Your objective> Please list, in order, each data movement Marco Salgado says a rotate done without working in place would require, as given in the GPU rotate transcript.
Start of Text under study
Yeah, it was recently, so I have everything in my head still. Yeah, so basically the idea of this side project was to implement like a GPU implementation of rotate, doing it in place. And the reason for doing it in place is that you're gonna get the best theoretical performance. So a rotate is just memory moving memory around, so you're going to be bound by the memory bandwidth of the GPU. And so the less memory movement that you have to do, that's gonna give you the best theoretical performance. So if you think about it, you could theoretically just let's say you have an array and you want to rotate it, you could just allocate a buffer of the same size, do the rotation into that other buffer, and then copy the buffer back into the original. That would be like the easy way of doing it. But that way you're you're moving from one array to another. And so if your array is of size n, you have to do you would have to do four n data movement, right? And by doing it in place, you only have to do two times n data movement because in a rotate, you're gonna have to read each element from the array, and then you're gonna have a wrap, you're gonna have to write it back at another location. That's an amount of work that you cannot get around. So the minimum theoretical movement that you have to do is two times the size of the array. And so by doing it in place, you're you're able to get to that theoretical limit. And so that would be what we call speed of light. So if your algorithm, if the throughput of your algorithm is half the memory bandwidth of the GPU, that means that you've achieved the best theoretical performance. So that was basically the goal of the project.

Bryce

Wait, what why is it half? I'm not sure I understand.

Marco Salgado

Yeah, because you have to, if your array is of size n, you have to read the whole array and you have to write the whole array back. If you're not doing it in place, you have to do four because you would have to read the array, write it into another array, then read the other array and write it back to the original. That would be four. If you do it in place, you have to read the array and then write it back, which is two.

Bryce

Yeah, but like the way that we we we usually count, like for like memcopy, for example, we usually count like memory movement, we count reads plus writes, but we don't expect it to be half for something like memory movement, for something like mem memcopy. I I don't understand, I don't understand the half part.

Marco Salgado

Why would you expect the memory, I think the memory bandwidth of the GPU is just telling you how many gigabytes per second can you can can like move through the GPU. And so in order to read uh let's say a million elements, you need and in order to read a million elements, you're saturating the GPU, whatever bandwidth that is, and in order to write them back, you're saturating it again. So you're doing like two trips. That's why you would divide it by half.

Bryce

But that's not usually the performance model that we use for something like memcopy or transform. Like we expect memcopy to hit like 90% of peak bandwidth, right?

Marco Salgado

Yeah, yeah, it hits that 90%. But I mean what I mean is that let's say you have an array of a million elements and it takes you a second to rotate that array. That means I mean, no, how do I put it? Basically, it's like the amount of elements per second that you can rotate is gonna be half the memory bandwidth of the GPU if you see it in that way.

Bryce

Oh yeah, yeah, yeah, yeah, yeah. Sure, sure. Okay, I'm on board. Yeah.

Marco Salgado

So you're still saturating the you're still saturating the GPU, of course. So the goal would be to saturate the memory bandwidth.

Bryce

Right, right. It it it's what you're saying is the elements per second is gonna be half. I'm always thinking about this in terms of number of bytes mode.

Marco Salgado

Exactly. So the throughput of the algorithm itself, not necessarily the throughput of the memory move.

Bryce

Right, right, right. Okay, yeah, sure. I'm on board. Yeah.

Marco Salgado

Okay.

Bryce

Okay, so we take that and then Okay, and this is this is assuming that's assuming that you never have to touch any sort of global memory, or like that's your theoretical best case, assuming that you never have to go out of L2 cache.
End of Text under study
Start of Dataset records
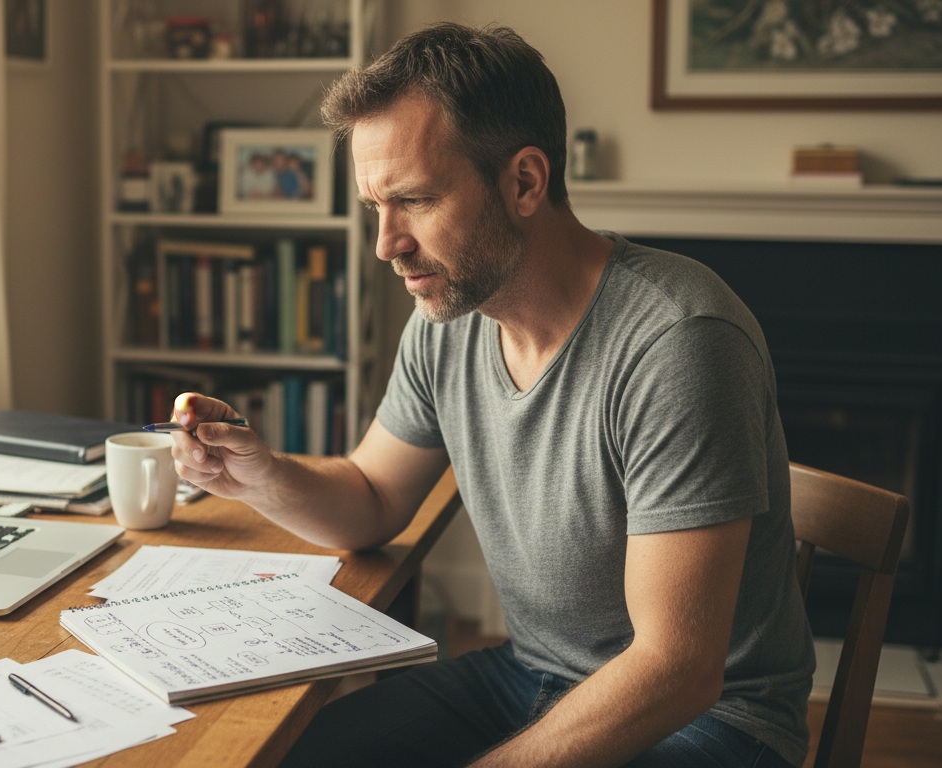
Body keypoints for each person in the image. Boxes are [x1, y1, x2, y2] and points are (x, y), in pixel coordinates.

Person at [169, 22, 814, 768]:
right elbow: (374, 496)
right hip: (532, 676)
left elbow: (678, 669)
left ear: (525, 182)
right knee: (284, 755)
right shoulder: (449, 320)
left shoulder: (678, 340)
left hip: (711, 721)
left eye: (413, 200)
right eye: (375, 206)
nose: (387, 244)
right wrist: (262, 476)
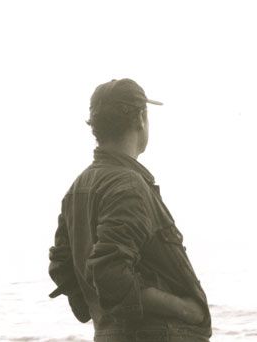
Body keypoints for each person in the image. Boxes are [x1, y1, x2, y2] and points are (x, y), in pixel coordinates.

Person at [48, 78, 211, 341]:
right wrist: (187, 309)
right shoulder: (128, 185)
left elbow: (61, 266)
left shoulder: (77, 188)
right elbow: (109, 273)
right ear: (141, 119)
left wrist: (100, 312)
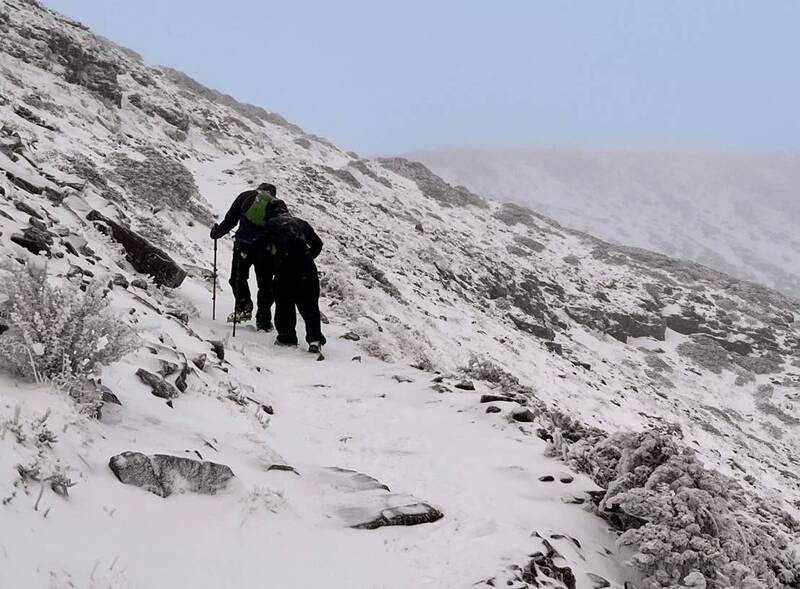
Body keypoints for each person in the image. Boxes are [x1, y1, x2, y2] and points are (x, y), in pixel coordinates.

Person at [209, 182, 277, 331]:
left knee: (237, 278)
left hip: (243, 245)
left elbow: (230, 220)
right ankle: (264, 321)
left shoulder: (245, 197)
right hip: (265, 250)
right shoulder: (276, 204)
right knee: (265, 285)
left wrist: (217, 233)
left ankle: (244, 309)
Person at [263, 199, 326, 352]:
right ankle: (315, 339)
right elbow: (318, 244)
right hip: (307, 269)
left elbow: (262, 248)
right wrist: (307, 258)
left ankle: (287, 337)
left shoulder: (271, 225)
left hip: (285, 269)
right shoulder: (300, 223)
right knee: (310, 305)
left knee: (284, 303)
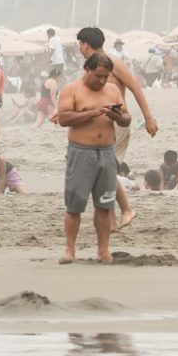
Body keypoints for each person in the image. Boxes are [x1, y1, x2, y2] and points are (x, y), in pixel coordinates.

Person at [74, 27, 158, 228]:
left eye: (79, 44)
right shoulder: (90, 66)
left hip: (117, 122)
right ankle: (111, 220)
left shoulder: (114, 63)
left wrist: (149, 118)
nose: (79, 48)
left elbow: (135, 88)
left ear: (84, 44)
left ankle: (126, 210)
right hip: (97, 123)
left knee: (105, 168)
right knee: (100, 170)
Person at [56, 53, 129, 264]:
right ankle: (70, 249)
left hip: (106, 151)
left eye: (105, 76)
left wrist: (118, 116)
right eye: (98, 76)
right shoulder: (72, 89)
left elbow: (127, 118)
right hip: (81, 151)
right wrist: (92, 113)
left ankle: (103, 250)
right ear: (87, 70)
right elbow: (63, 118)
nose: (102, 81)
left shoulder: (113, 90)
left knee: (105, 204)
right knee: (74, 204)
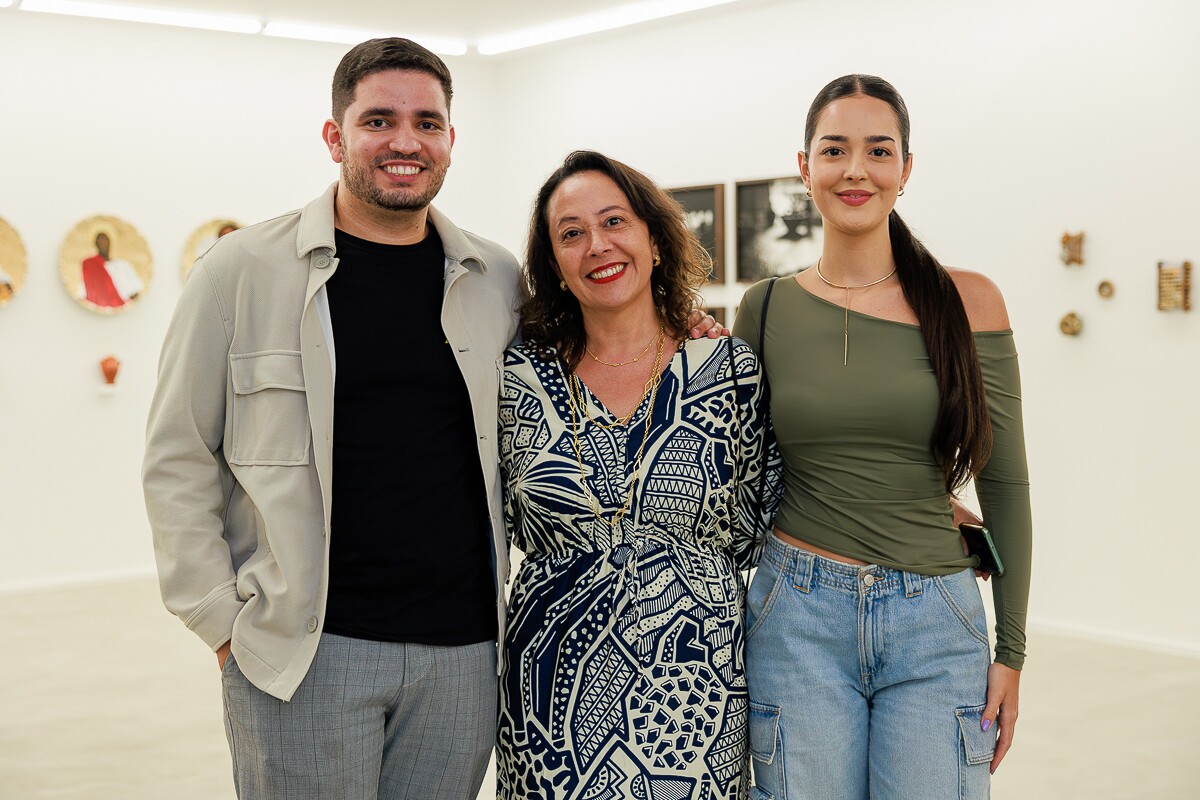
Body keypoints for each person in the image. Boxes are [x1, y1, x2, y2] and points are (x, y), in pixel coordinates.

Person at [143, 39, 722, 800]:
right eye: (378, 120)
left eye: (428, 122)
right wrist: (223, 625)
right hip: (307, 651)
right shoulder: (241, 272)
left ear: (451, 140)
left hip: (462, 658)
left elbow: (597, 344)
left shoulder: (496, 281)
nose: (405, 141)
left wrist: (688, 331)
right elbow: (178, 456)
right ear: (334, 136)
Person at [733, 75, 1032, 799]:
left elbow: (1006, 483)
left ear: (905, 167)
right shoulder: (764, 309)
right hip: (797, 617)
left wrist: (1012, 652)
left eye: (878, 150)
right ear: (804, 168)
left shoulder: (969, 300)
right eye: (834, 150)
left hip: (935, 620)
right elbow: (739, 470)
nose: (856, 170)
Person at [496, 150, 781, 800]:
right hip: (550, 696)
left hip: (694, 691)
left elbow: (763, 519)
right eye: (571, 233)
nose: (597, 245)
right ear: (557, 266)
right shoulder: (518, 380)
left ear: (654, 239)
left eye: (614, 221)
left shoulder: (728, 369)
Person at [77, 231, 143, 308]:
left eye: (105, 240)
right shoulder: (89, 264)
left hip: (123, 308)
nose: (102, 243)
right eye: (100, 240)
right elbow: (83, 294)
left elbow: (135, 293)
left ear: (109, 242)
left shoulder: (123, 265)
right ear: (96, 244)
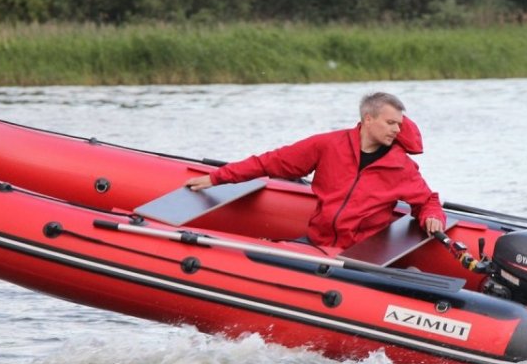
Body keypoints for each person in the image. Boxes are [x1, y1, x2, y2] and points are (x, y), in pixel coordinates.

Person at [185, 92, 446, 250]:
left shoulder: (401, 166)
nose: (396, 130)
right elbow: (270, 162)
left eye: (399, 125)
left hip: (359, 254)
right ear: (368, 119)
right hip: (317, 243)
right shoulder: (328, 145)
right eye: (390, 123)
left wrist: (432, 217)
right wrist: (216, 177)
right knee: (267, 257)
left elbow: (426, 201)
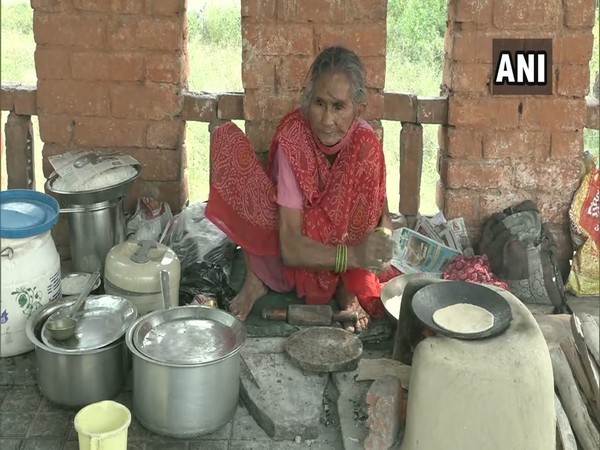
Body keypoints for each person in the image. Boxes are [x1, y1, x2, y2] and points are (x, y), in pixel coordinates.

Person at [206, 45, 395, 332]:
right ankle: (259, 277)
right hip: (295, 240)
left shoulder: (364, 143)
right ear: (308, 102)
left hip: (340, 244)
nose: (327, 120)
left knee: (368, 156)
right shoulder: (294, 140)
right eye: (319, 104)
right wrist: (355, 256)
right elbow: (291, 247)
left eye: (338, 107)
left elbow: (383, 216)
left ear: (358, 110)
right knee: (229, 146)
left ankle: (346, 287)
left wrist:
End of Dataset records
Output of the exercise>
1. Read the array.
2. Write it into another array.
3. Read the other array.
4. Write it back to the original.